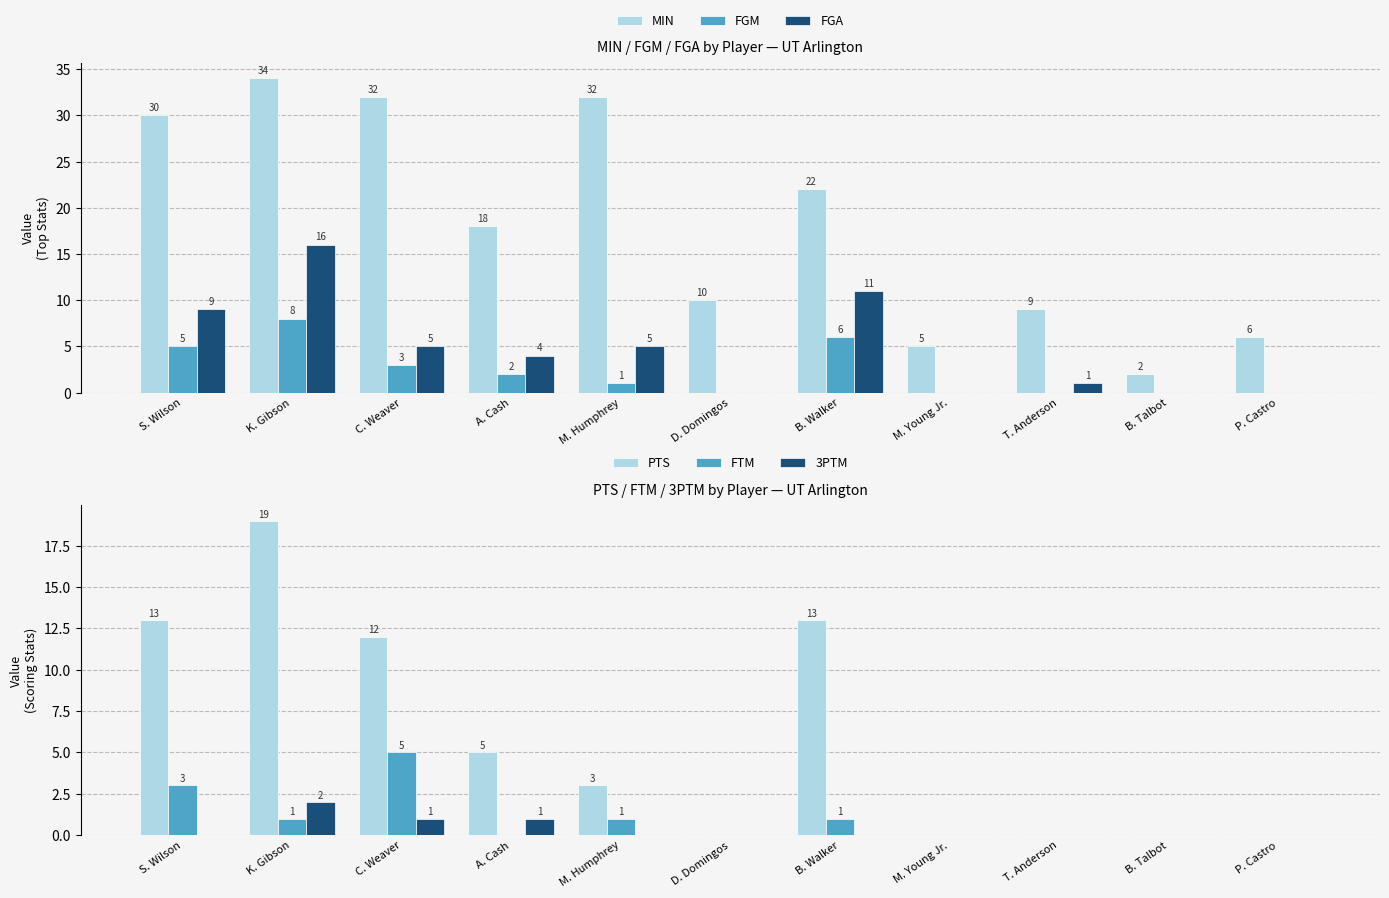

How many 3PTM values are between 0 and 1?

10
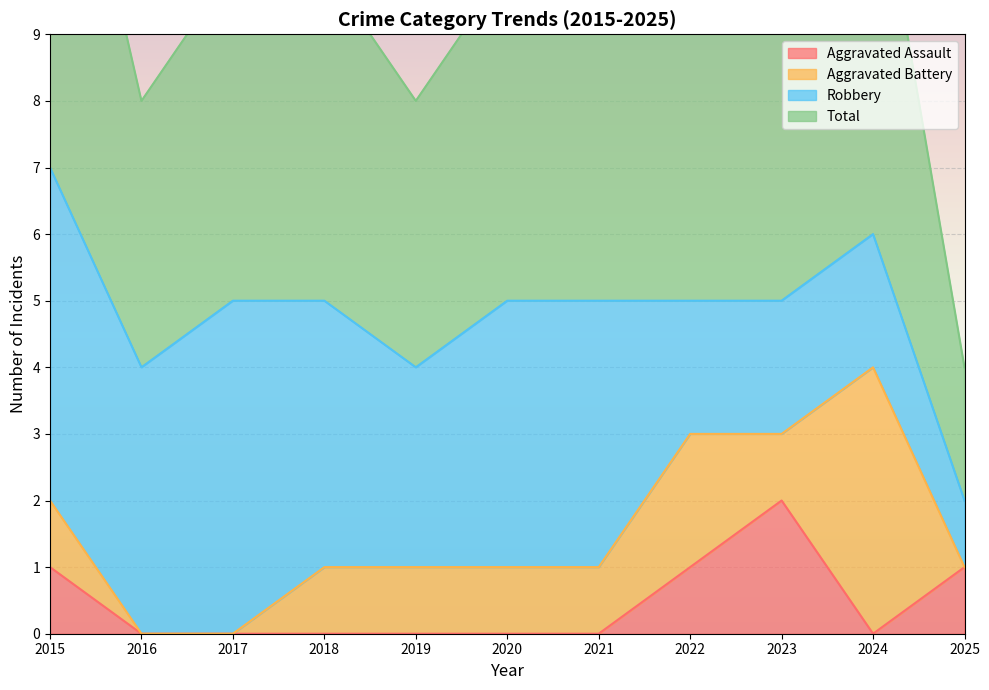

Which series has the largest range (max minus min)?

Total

....................

Please echo the text of the material above word for word, leaving out the pictures.

WRITTEN RESPONSE ▸
How many 3PTM values are between 0 and 1?

10

Which series has the largest range (max minus min)?

Total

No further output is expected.